Faculty of Life Sciences, The University of Manchester, Manchester M13 9PT, UK.
J Proteome Res. 2012 Nov 2;11(11):5221-34. doi: 10.1021/pr300411q. Epub 2012 Oct 15.
Proteogenomics has the potential to advance genome annotation through high quality peptide identifications derived from mass spectrometry experiments, which demonstrate a given gene or isoform is expressed and translated at the protein level. This can advance our understanding of genome function, discovering novel genes and gene structure that have not yet been identified or validated. Because of the high-throughput shotgun nature of most proteomics experiments, it is essential to carefully control for false positives and prevent any potential misannotation. A number of statistical procedures to deal with this are in wide use in proteomics, calculating false discovery rate (FDR) and posterior error probability (PEP) values for groups and individual peptide spectrum matches (PSMs). These methods control for multiple testing and exploit decoy databases to estimate statistical significance. Here, we show that database choice has a major effect on these confidence estimates leading to significant differences in the number of PSMs reported. We note that standard target:decoy approaches using six-frame translations of nucleotide sequences, such as assembled transcriptome data, apparently underestimate the confidence assigned to the PSMs. The source of this error stems from the inflated and unusual nature of the six-frame database, where for every target sequence there exists five "incorrect" targets that are unlikely to code for protein. The attendant FDR and PEP estimates lead to fewer accepted PSMs at fixed thresholds, and we show that this effect is a product of the database and statistical modeling and not the search engine. A variety of approaches to limit database size and remove noncoding target sequences are examined and discussed in terms of the altered statistical estimates generated and PSMs reported. These results are of importance to groups carrying out proteogenomics, aiming to maximize the validation and discovery of gene structure in sequenced genomes, while still controlling for false positives.

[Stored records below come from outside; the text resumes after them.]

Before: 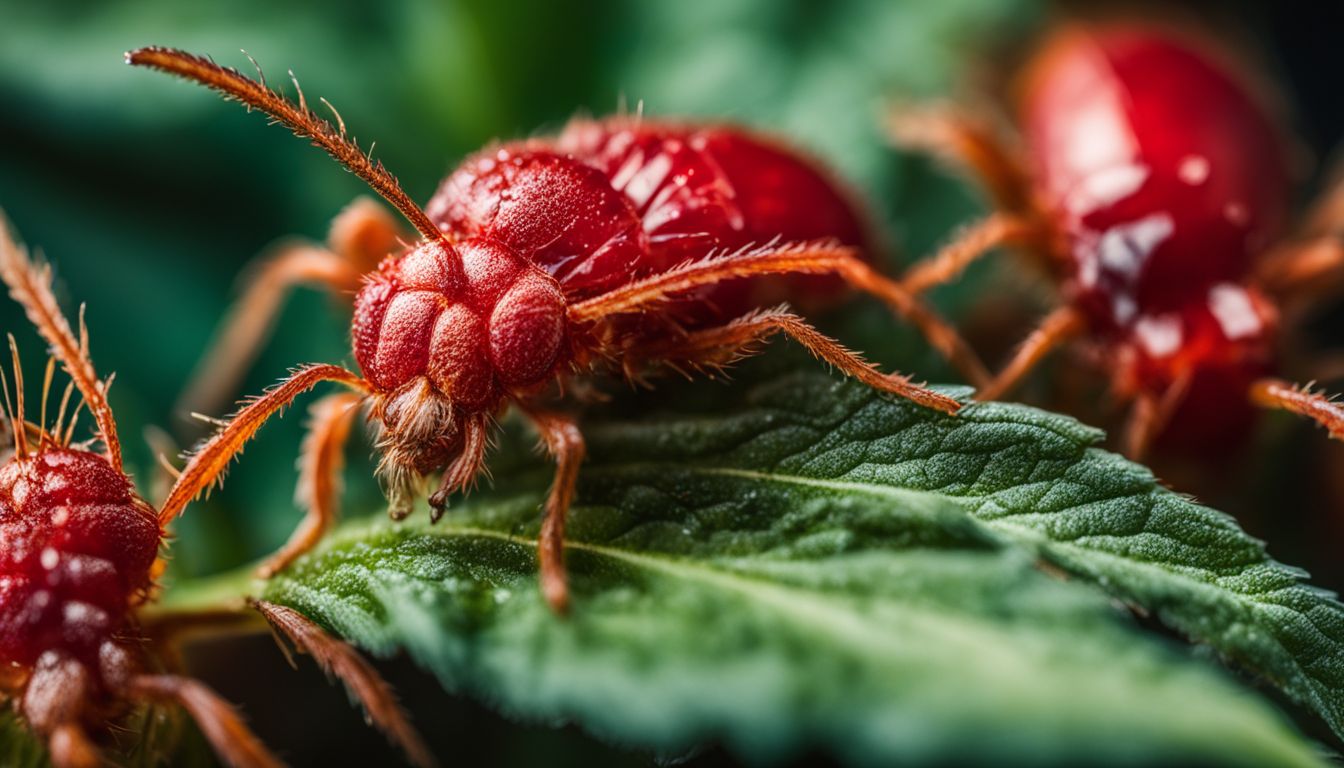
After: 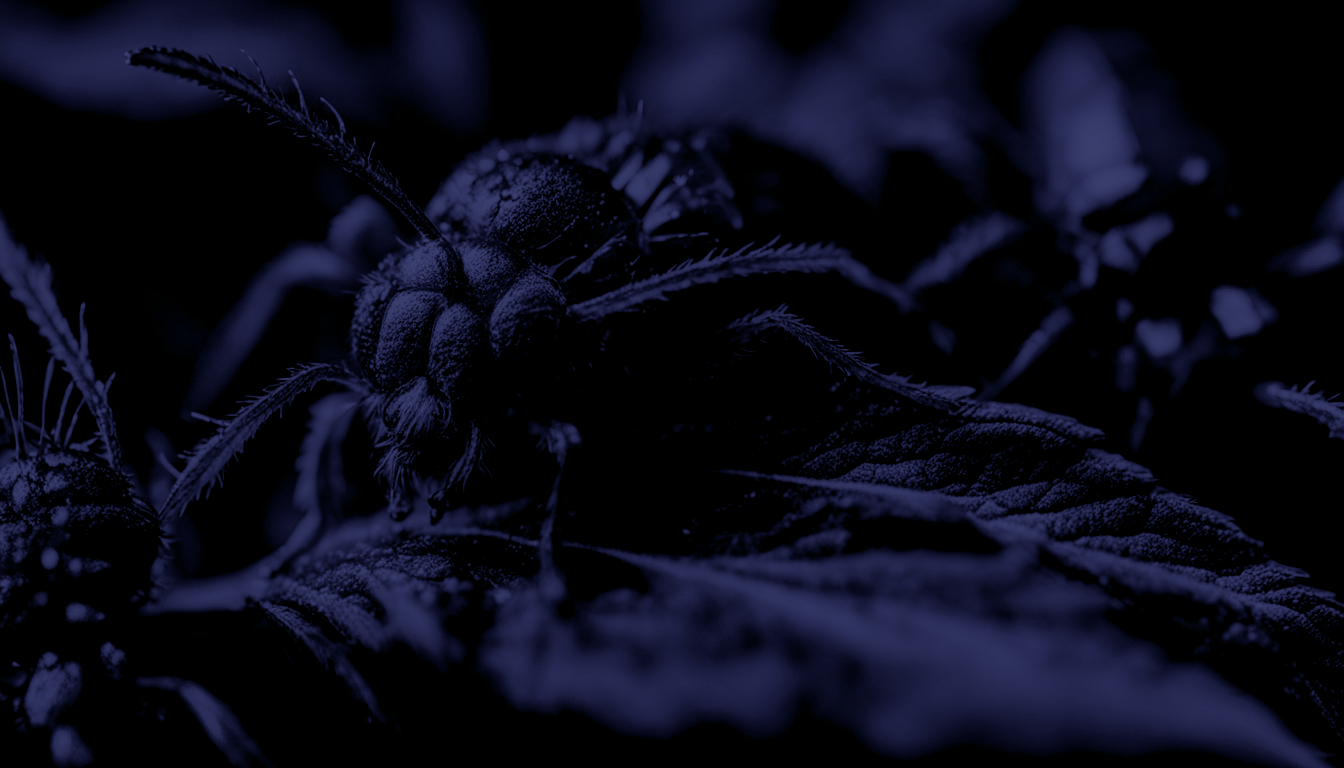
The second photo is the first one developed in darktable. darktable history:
white balance: red 0.988, blue 1.017
contrast brightness saturation: contrast 0.21, brightness -0.11, saturation 0.21
shadows and highlights: low approximation 0.01, soften with gaussian
colorize: hue 90°, saturation 19%, lightness 1.59%, version 1
split-toning: shadows › hue 242.67°, shadows › saturation 0.733, highlights › hue 45.33°, highlights › saturation 0.667, balance -53.304, compress 21.15%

蛋白质基因组学有可能通过从质谱实验中得出的高质量肽鉴定来推进基因组注释,这些实验证明了特定的基因或同工型在蛋白质水平上表达和翻译。这可以增进我们对基因组功能的理解,发现尚未被识别或验证的新基因和基因结构。由于大多数蛋白质组学实验具有高通量的鸟枪法性质,因此必须仔细控制假阳性并防止任何潜在的错误注释。目前在蛋白质组学中广泛使用了许多统计程序来处理这些问题,这些程序为组和单个肽谱匹配(PSM)计算错误发现率(FDR)和后验误差概率(PEP)值。这些方法控制了多重测试并利用诱饵数据库来估计统计显著性。在这里,我们表明数据库的选择对这些置信度估计有重大影响,导致报告的 PSM 数量有显著差异。我们注意到,使用核苷酸序列的六框架翻译(如组装的转录组数据)的标准靶标:诱饵方法显然低估了分配给 PSM 的置信度。这种错误的根源在于六框架数据库的膨胀和异常性质,其中对于每个目标序列,存在五个不太可能编码蛋白质的“错误”目标。随之而来的 FDR 和 PEP 估计会导致在固定阈值下接受的 PSM 更少,我们表明这种效果是数据库和统计建模的产物,而不是搜索引擎的产物。我们研究并讨论了各种限制数据库大小和去除非编码目标序列的方法,这些方法考虑了生成的更改后的统计估计和报告的 PSM。对于从事蛋白质基因组学的小组来说,这些结果非常重要,目的是在控制假阳性的同时,最大化对测序基因组中基因结构的验证和发现。